The morons get on the elevator with me as I headed down to my locker room, and were giving me the look that as far as they were concerned they had scraped more acceptable things off the bottoms of their shoes. So taken were they with their display of disgust that they neglected to push the button to get off on the level with the machines, and rode down to the basement level where we lesser mortals have our lockers. This also seemed to be an annoyance since I had not read their minds and intuited that they wanted the machines and not the free weights.

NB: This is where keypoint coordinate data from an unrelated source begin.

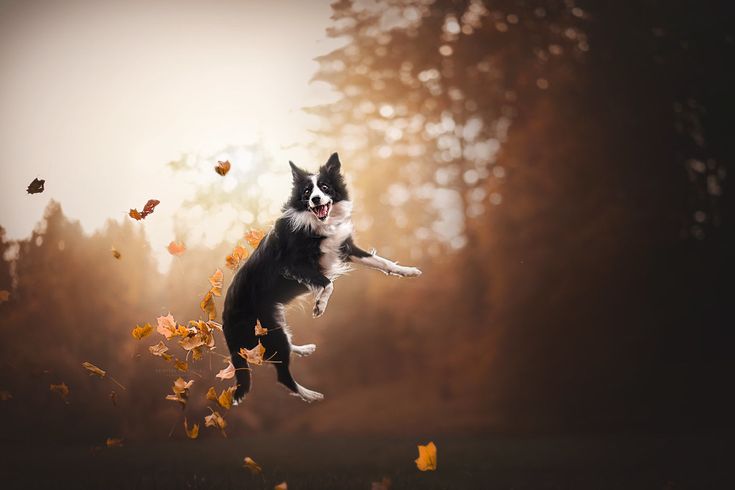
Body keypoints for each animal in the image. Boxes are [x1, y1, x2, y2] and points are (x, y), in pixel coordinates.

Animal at [223, 152, 420, 402]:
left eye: (325, 187)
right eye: (307, 191)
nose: (316, 199)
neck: (318, 222)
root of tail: (224, 321)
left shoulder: (344, 247)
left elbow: (382, 262)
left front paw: (408, 271)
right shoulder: (293, 264)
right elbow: (328, 283)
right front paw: (320, 306)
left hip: (273, 324)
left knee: (280, 349)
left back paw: (303, 349)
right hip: (268, 331)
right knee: (282, 375)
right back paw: (310, 395)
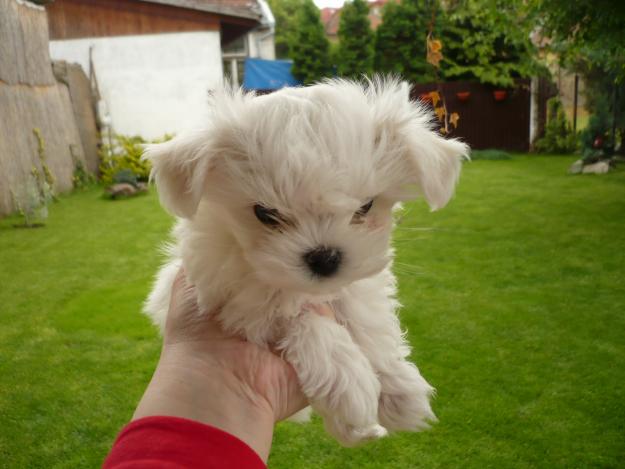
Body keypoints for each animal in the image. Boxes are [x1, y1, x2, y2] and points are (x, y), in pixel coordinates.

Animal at [144, 77, 466, 446]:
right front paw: (351, 385)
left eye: (366, 206)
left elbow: (365, 316)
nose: (325, 258)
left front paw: (398, 388)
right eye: (265, 214)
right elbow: (299, 318)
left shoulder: (358, 285)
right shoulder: (232, 298)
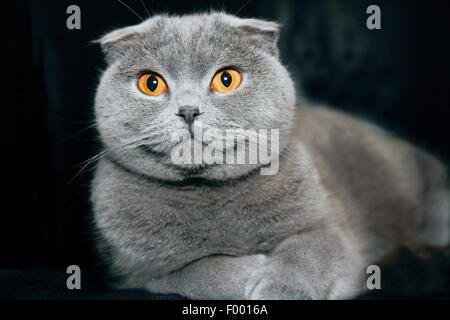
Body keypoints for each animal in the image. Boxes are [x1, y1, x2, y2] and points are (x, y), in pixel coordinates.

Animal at [89, 11, 448, 298]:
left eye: (226, 79)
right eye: (151, 83)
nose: (188, 110)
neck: (207, 195)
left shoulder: (332, 231)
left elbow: (308, 252)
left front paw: (279, 287)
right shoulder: (136, 273)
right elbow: (195, 271)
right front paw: (249, 270)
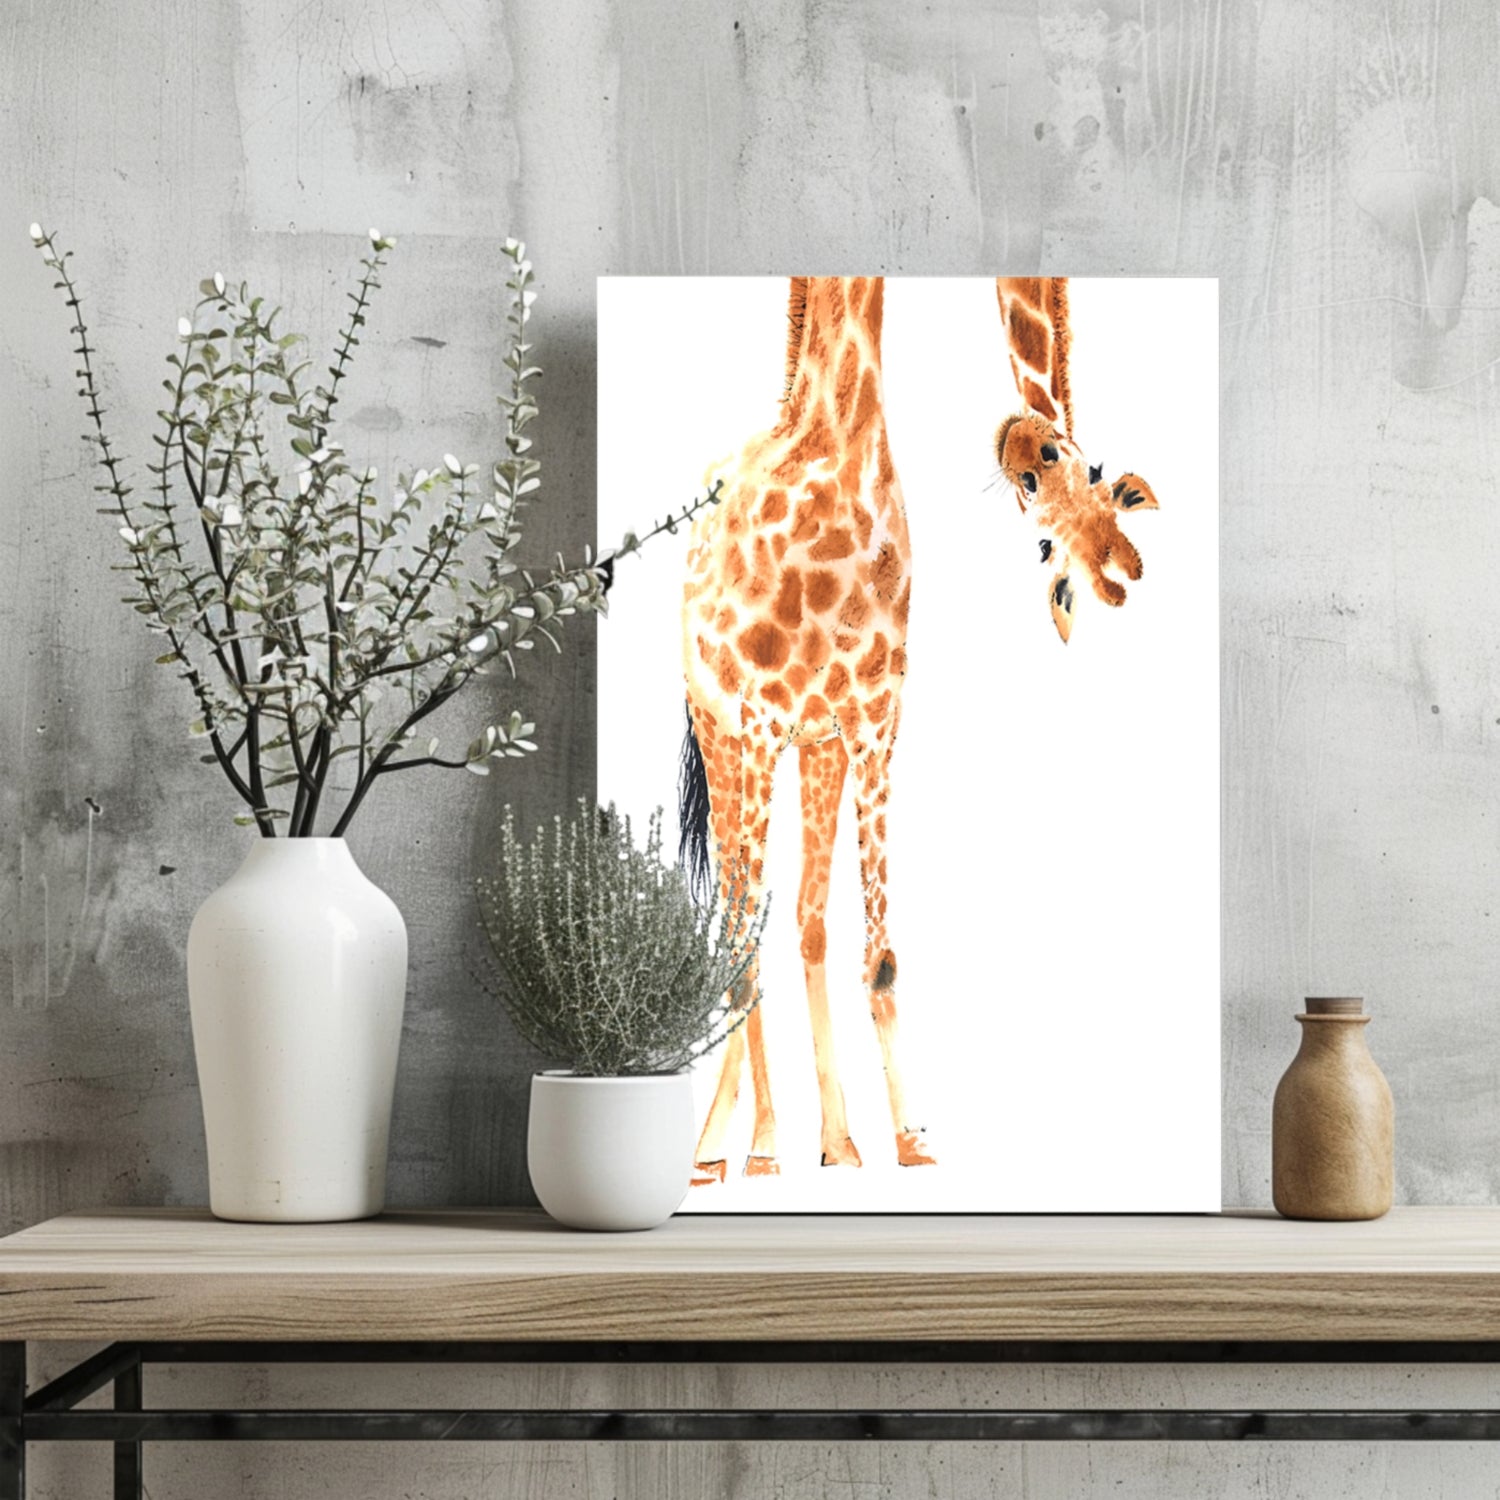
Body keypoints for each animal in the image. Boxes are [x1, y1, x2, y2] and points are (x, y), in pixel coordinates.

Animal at [678, 276, 935, 1182]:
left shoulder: (871, 727)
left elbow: (879, 955)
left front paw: (906, 1139)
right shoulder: (758, 726)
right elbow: (743, 939)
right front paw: (755, 1148)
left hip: (811, 751)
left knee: (801, 918)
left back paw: (830, 1137)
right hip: (722, 743)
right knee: (735, 921)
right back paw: (727, 1146)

I changed and went up to the machine room to pre-exhaust before I hit the free weights. This is when they really worked grandpa's last gay nerve. These guys were using one of the cable machines so I went over and set up and used the other one. I did one set and then went over to use the parallel bars to do some dips. When I started back to the cable machine my new friends had decided that the machine I was using was for some reason much better than the equipment that they had been using. I really didn't feel like getting into it with these 2 bozos so I used the machine they had abandoned. I finished my set on the cable machine and started to head back over to the bars. Guess what? That's right, they were over there. Once again I improvised. This kind of went back and forth until I headed down the stairs to the free weights. Fortunately, free weights seem to be something that happen to other people.

I actually had a pretty good workout. I shook the dust of these two mooks from the Ganomish skirts, and then it was off onto the city streets where a larger than usual number of morons crawled down the sidewalk, managing to move as slowly as possible and block the entire sidewalk in their glacial progress. I managed to get past all of the wide loads, hit my usual coffee shop and was down the stairs of Park Street Station. Actually, I was half way down when the next aggravation transpired. I got to the top of the stairs to the Red Line as a train disgorged it's load of commuters, all of whom packed both sides of the stairs not allowing anyone to descend. I fought my way down the stairs and reached the platform just in time to see a nearly empty train pull out of the station.

During the 15 minutes it took for a Alewife train to come the platform filled and finally when the next train pulled in, it was a)packed and b) the air conditioning was out. I finally got to work and Monkey came over to my office to say good morning and ask if we should try for a quick smoke before the day began. He then said something about reading my post and asking how I was doing since my post was sounding pretty glum.

"I'm fine, today. I just had a whole bunch of people piss me off and it snapped me right out of my funk!"

So, to all of the assholes that aggravated the living piss out of me first thing Friday morning, I say a hearty thank you. You actually do serve a useful purpose.